Multiple Levers, Not Just More Robots
After last year's dramatic fleet expansion, the next phase looks different. Rather than another 20× growth in physical units, the focus is now on revenue per robot. That means pulling several monetization levers in parallel: traditional delivery fees on the consumer side, advertising surfaces on the robot itself, and software-and-data revenue streams powered by the underlying platform. A robot that earns from multiple revenue streams simultaneously can support higher unit economics without requiring proportionally more capital expenditure on hardware.
This pivot — from "deploy more" to "monetize better" — is a healthy sign of maturity. It signals that the founding bet, that the robots could survive in real-world conditions at scale, has been validated. Across the existing fleet, the cumulative distance covered every single day exceeds the span between New York and Los Angeles. That volume of operational data, accumulated in real environments, simply did not exist a year ago, and it is reshaping what is possible.
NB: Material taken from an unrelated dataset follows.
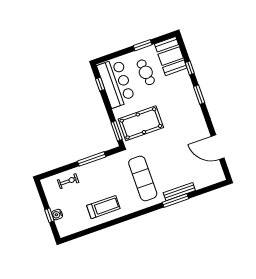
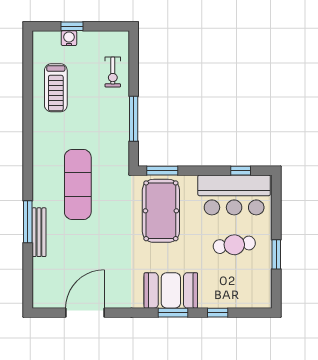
booth: (171, 56) -> (171, 290), moved
exercise mat: (143, 178) -> (78, 185), turned 90
treadmill: (103, 207) -> (56, 88), moved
Crossing Borders and Winning Cities
International expansion is now beginning. A pilot program received a positive vote in Vancouver, which will mark the first deployment outside the United States. Negotiations with the provincial government of British Columbia are underway to set up the operating framework. Vancouver brings new climate considerations — winter conditions, road treatments, weather hardening — that will further stress-test the platform.
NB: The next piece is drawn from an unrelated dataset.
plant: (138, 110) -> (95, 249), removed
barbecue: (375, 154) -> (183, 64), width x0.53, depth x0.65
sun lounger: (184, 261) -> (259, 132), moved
Meanwhile, the regulatory and political conversation in the United States has shifted in interesting ways. In one municipal hearing, a representative from a city that already hosts these robots called in to share its experience with another city that was still considering authorization. Word-of-mouth between municipalities is now becoming a meaningful adoption mechanism. Each successful pilot makes the next one easier to approve, because the unknowns shrink.
A Society Quietly Adjusting
Perhaps the most underappreciated story is the cultural one. A few years ago, the idea of a small robot rolling down the sidewalk to drop off a meal seemed like science fiction. Today, residents of multiple cities barely register them. Acceptance has come not through a dramatic public campaign but through repeated, mundane encounters in which the robots simply do what they are supposed to do without incident. Familiarity has done the work that argument could not.
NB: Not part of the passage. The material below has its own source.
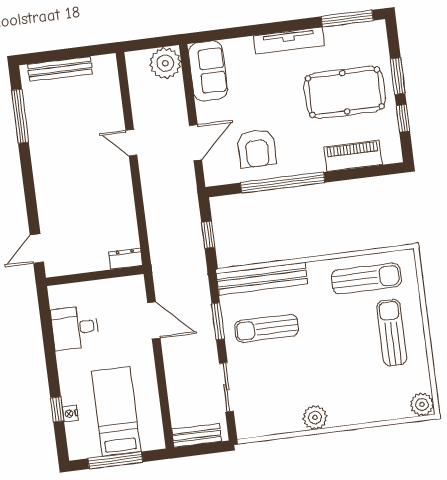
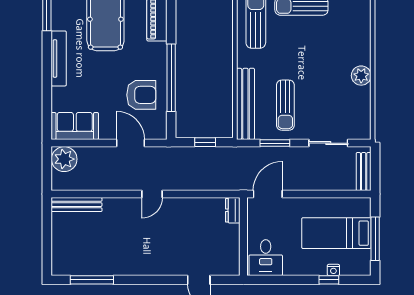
bench: (60, 69) -> (77, 205), moved, turned 90
door: (131, 143) -> (152, 194), moved
dresser: (126, 259) -> (233, 210), moved
wall: (95, 276) -> (243, 237), moved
That gradual normalization matters. It lowers the political cost of expansion, builds tolerance for further automation in shared public spaces, and creates the social conditions under which more sophisticated robotic systems can eventually be introduced. The sidewalk delivery robot is not just a product; it is a wedge that opens the door for a broader category of physical AI that will share our streets, our hospitals, and eventually many other environments.
The Long Haul
This is, by any honest accounting, a long-cycle business. Building robots that operate reliably in unstructured environments is hard. Convincing cities to permit them is hard. Building monetization layers that justify the capital cost is hard. None of these challenges resolve in a single quarter or even a single year. But the trajectory is becoming visible: more cities, more form factors, more partnerships, more revenue streams per unit, and a slowly thickening platform that others can build upon.
The robots on the sidewalk today are early hardware running early software. The interesting question is not whether they will succeed at delivering food — they already are — but what else they will deliver, and where, in the iterations still to come.